§ Exercise objective
Recast every line of text in the records below as a JSON list of strings, one string per line, with blank lines omitted. Leave the pictures out of the answer.
▼
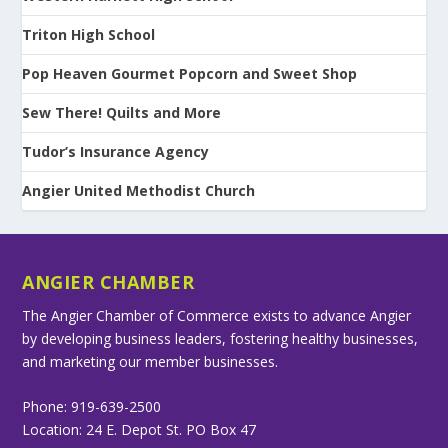
Triton High School
Pop Heaven Gourmet Popcorn and Sweet Shop
Sew There! Quilts and More
Tudor’s Insurance Agency
Angier United Methodist Church
ANGIER CHAMBER
The Angier Chamber of Commerce exists to advance Angier
by developing business leaders, fostering healthy businesses,
and marketing our member businesses.
Phone: 919-639-2500
Location: 24 E. Depot St. PO Box 47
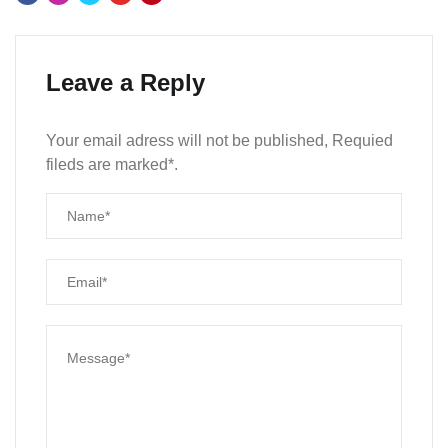
Leave a Reply
Your email adress will not be published, Requied
fileds are marked*.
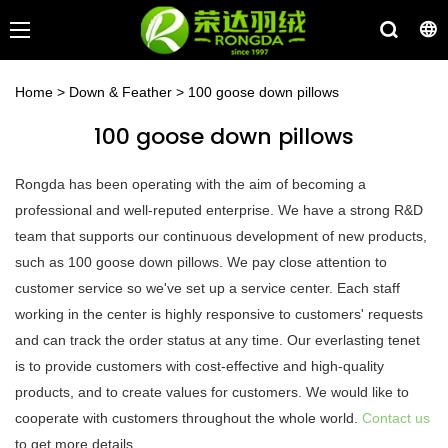
Home
>
Down & Feather
>
100 goose down pillows
100 goose down pillows
Rongda has been operating with the aim of becoming a
professional and well-reputed enterprise. We have a strong R&D
team that supports our continuous development of new products,
such as 100 goose down pillows. We pay close attention to
customer service so we've set up a service center. Each staff
working in the center is highly responsive to customers' requests
and can track the order status at any time. Our everlasting tenet
is to provide customers with cost-effective and high-quality
products, and to create values for customers. We would like to
cooperate with customers throughout the whole world.
Contact us
to get more details.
▲
§ Exercise output
[
  "Triton High School",
  "Pop Heaven Gourmet Popcorn and Sweet Shop",
  "Sew There! Quilts and More",
  "Tudor’s Insurance Agency",
  "Angier United Methodist Church",
  "ANGIER CHAMBER",
  "The Angier Chamber of Commerce exists to advance Angier",
  "by developing business leaders, fostering healthy businesses,",
  "and marketing our member businesses.",
  "Phone: 919-639-2500",
  "Location: 24 E. Depot St. PO Box 47",
  "Leave a Reply",
  "Your email adress will not be published, Requied",
  "fileds are marked*.",
  "Home",
  ">",
  "Down & Feather",
  ">",
  "100 goose down pillows",
  "100 goose down pillows",
  "Rongda has been operating with the aim of becoming a",
  "professional and well-reputed enterprise. We have a strong R&D",
  "team that supports our continuous development of new products,",
  "such as 100 goose down pillows. We pay close attention to",
  "customer service so we've set up a service center. Each staff",
  "working in the center is highly responsive to customers' requests",
  "and can track the order status at any time. Our everlasting tenet",
  "is to provide customers with cost-effective and high-quality",
  "products, and to create values for customers. We would like to",
  "cooperate with customers throughout the whole world.",
  "Contact us",
  "to get more details."
]